This report documents the steps to prepare genotype data for imputation using the TOPMed Imputation Server:
Tool | Purpose | Install Command |
---|---|---|
PLINK | Quality control, format conversion | conda install -c bioconda plink |
vcf-sort | Sort VCF files (via htslib or vcftools) | Included in vcftools or use
bcftools sort |
bgzip | Compress VCF files to .vcf.gz |
conda install -c bioconda htslib |
tabix | Index compressed VCFs | conda install -c bioconda htslib |
Perl | Required to run HRC-1000G-check-bim.pl | Pre-installed on most systems |
File | Description | Command |
---|---|---|
HRC-1000G-check-bim.pl |
Script to harmonize SNP positions/alleles | |
HRC.r1-1.GRCh37.wgs.mac5.sites.tab |
Reference SNP list for QC |
plinkFile <- "ADNI_QC_FINAL"
dataDir <- getwd()
setwd(dataDir)
# Read BIM file
bim <- read.table(paste0(plinkFile, ".bim"), header = FALSE, stringsAsFactors = FALSE)

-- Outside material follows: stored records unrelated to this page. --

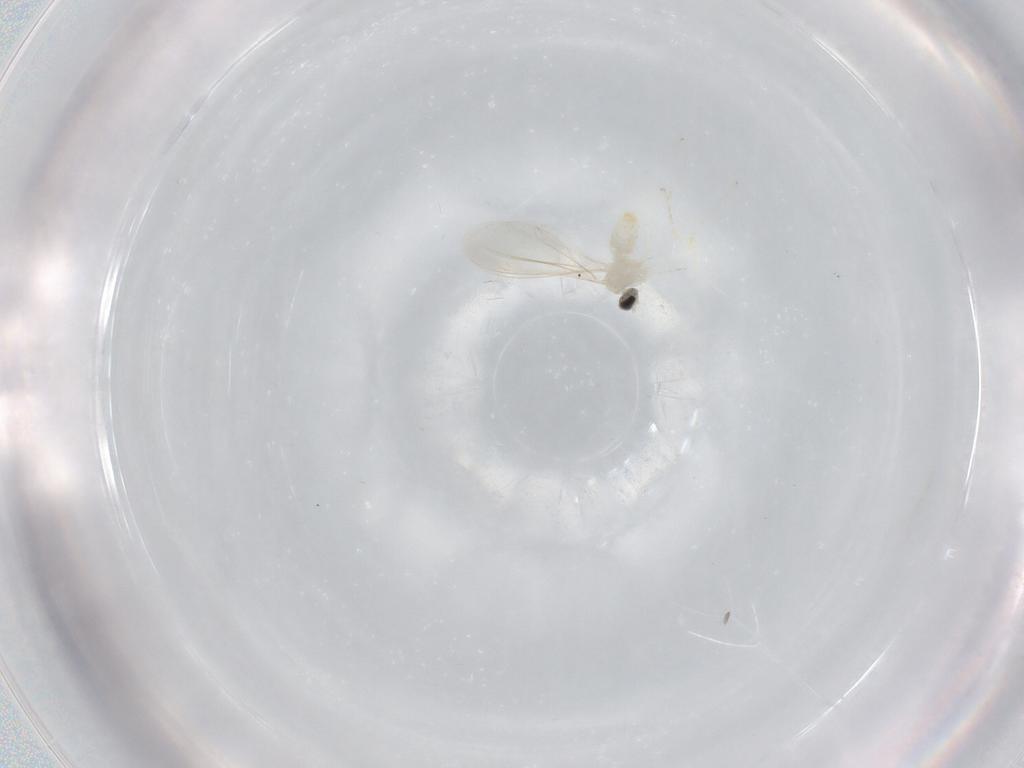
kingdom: Animalia
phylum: Arthropoda
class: Insecta
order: Diptera
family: Cecidomyiidae
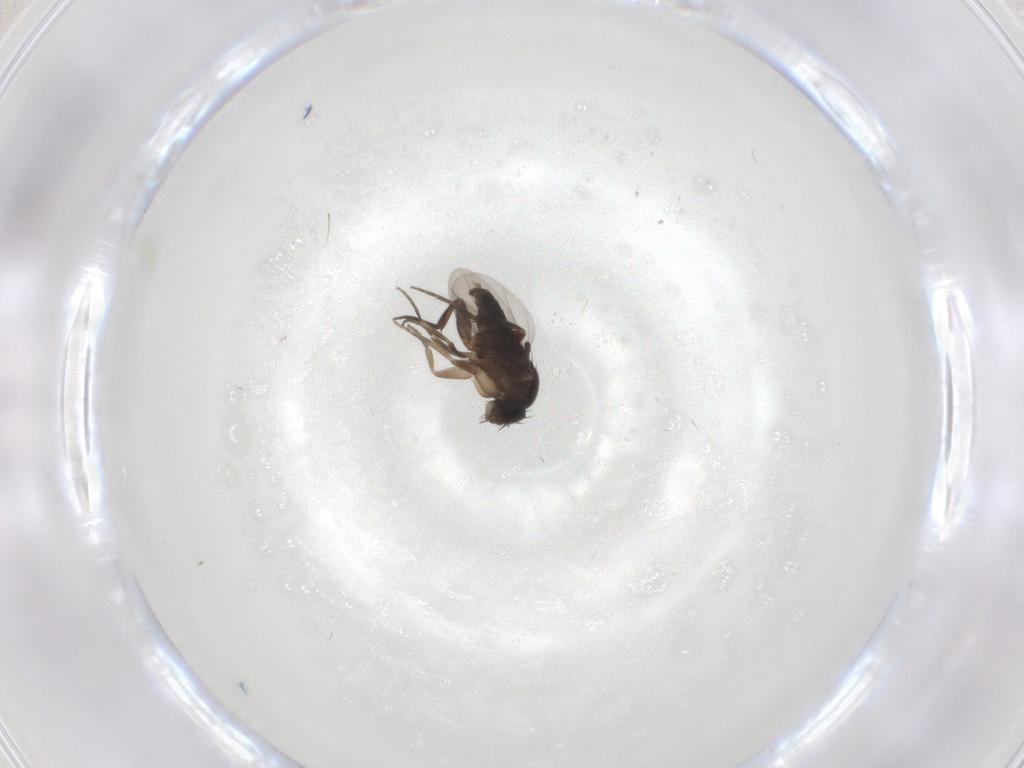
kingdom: Animalia
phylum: Arthropoda
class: Insecta
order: Diptera
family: Phoridae
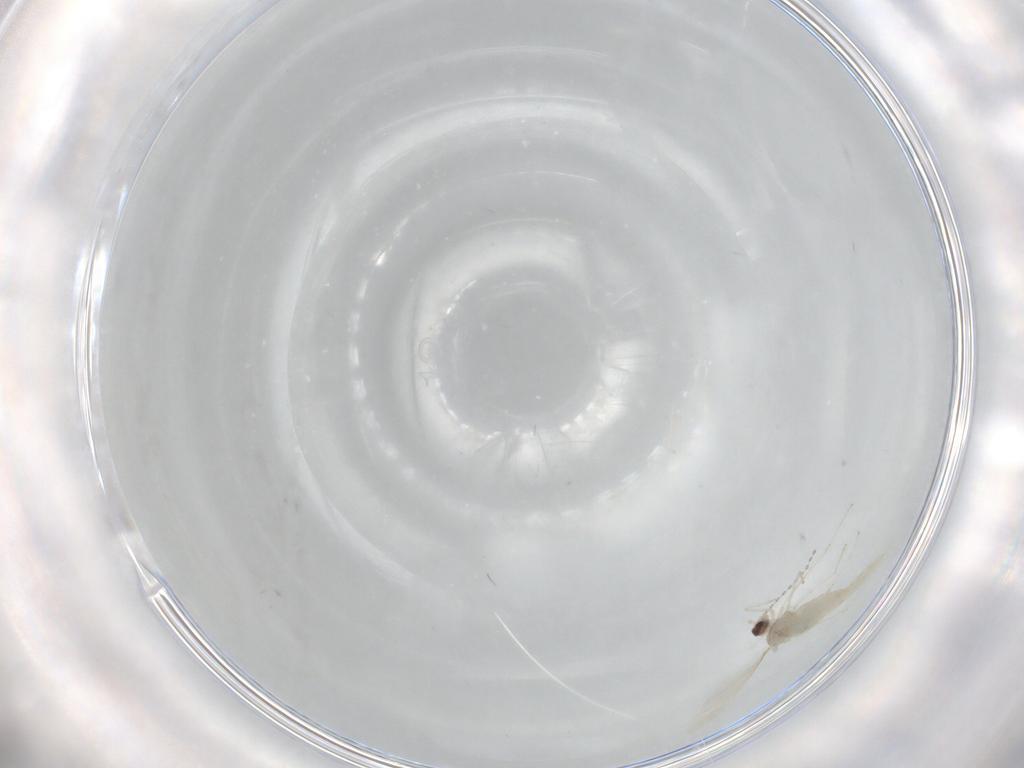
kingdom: Animalia
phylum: Arthropoda
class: Insecta
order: Diptera
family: Cecidomyiidae
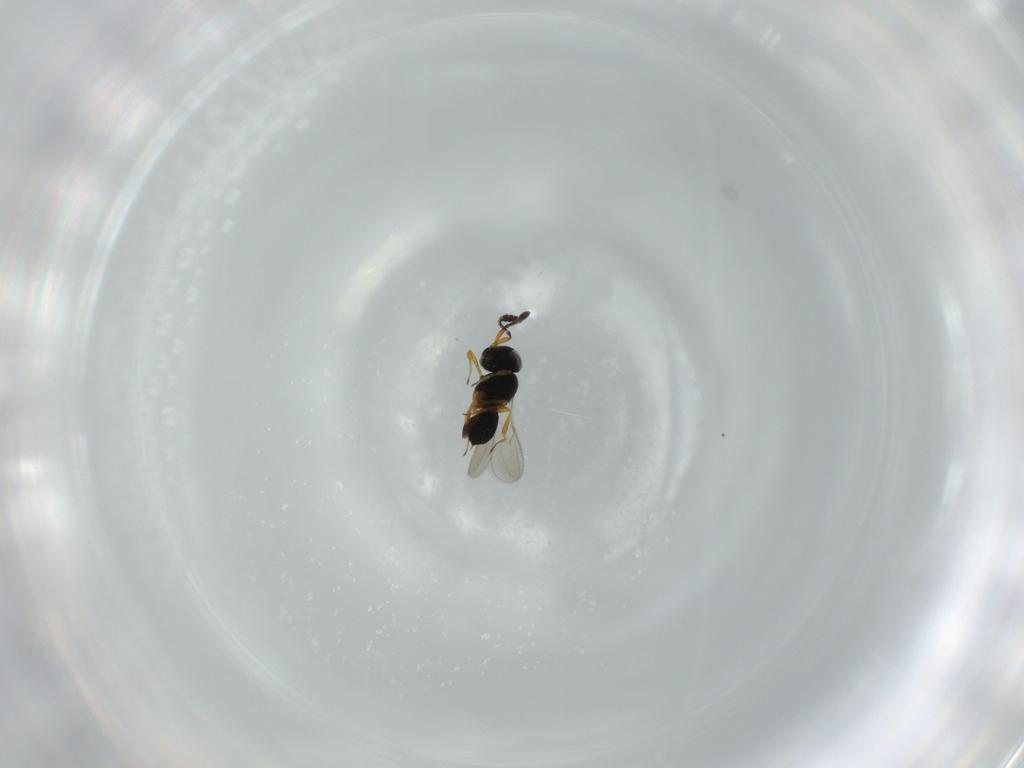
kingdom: Animalia
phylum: Arthropoda
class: Insecta
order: Hymenoptera
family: Scelionidae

colnames(bim) <- c("CHR", "SNP", "CM", "BP", "A1", "A2")
# Filter chromosomes 1–22 and X
bim <- bim[bim$CHR %in% c(as.character(1:22), "X"), ]
# Filter alleles to A/C/G/T only
valid_alleles <- c("A", "C", "T", "G")
bim <- bim[bim$A1 %in% valid_alleles & bim$A2 %in% valid_alleles, ]
# Remove duplicated positions
dup_pos <- bim$BP[duplicated(bim$BP)]
bim <- bim[!bim$BP %in% dup_pos, ]
# Save valid SNPs
write.table(bim$SNP, "ValidSNPs.txt", quote = FALSE, row.names = FALSE, col.names = FALSE)
system(paste(
"plink --bfile", plinkFile,
"--extract ValidSNPs.txt --maf 0.00001 --recode --output-chr M --out", plinkFile
))
system(paste("plink --file", plinkFile, "--output-chr M --make-bed --out", plinkFile))
system(paste("plink --bfile", plinkFile, "--freq --out", plinkFile))
hrc_script <- "/path/to/HRC-1000G-check-bim.pl"
hrc_ref <- "/path/to/HRC.r1-1.GRCh37.wgs.mac5.sites.tab"
system(paste("perl", hrc_script,
"-h -r", hrc_ref,
"-b", paste0(plinkFile, ".bim"),
"-f", paste0(plinkFile, ".frq"),
"-c -p EUR -o"))
system("chmod 755 Run-plink.sh")
system("./Run-plink.sh")
for (i in 1:22) {
bim_chr <- read.table(paste0(plinkFile, "-updated-chr", i, ".bim"), header = FALSE)
write.table(bim_chr[, c(2, 6)], paste0("snps_", i, ".txt"),
quote = FALSE, row.names = FALSE, col.names = FALSE, sep = "\t")
}
for i in {1..22}; do
vcf-sort ADNI1_QC_FINAL-updated-chr$i.vcf | bgzip -c > ADNI1-updated-chr$i.vcf.gz
tabix -p vcf ADNI1-updated-chr$i.vcf.gz
echo "Processed chr$i"
done
Each chromosome will produce:
ADNI1-updated-chr<i>.vcf.gz
ADNI1-updated-chr<i>.vcf.gz.tbi
These files can now be uploaded to the TOPMed or Michigan Imputation Server.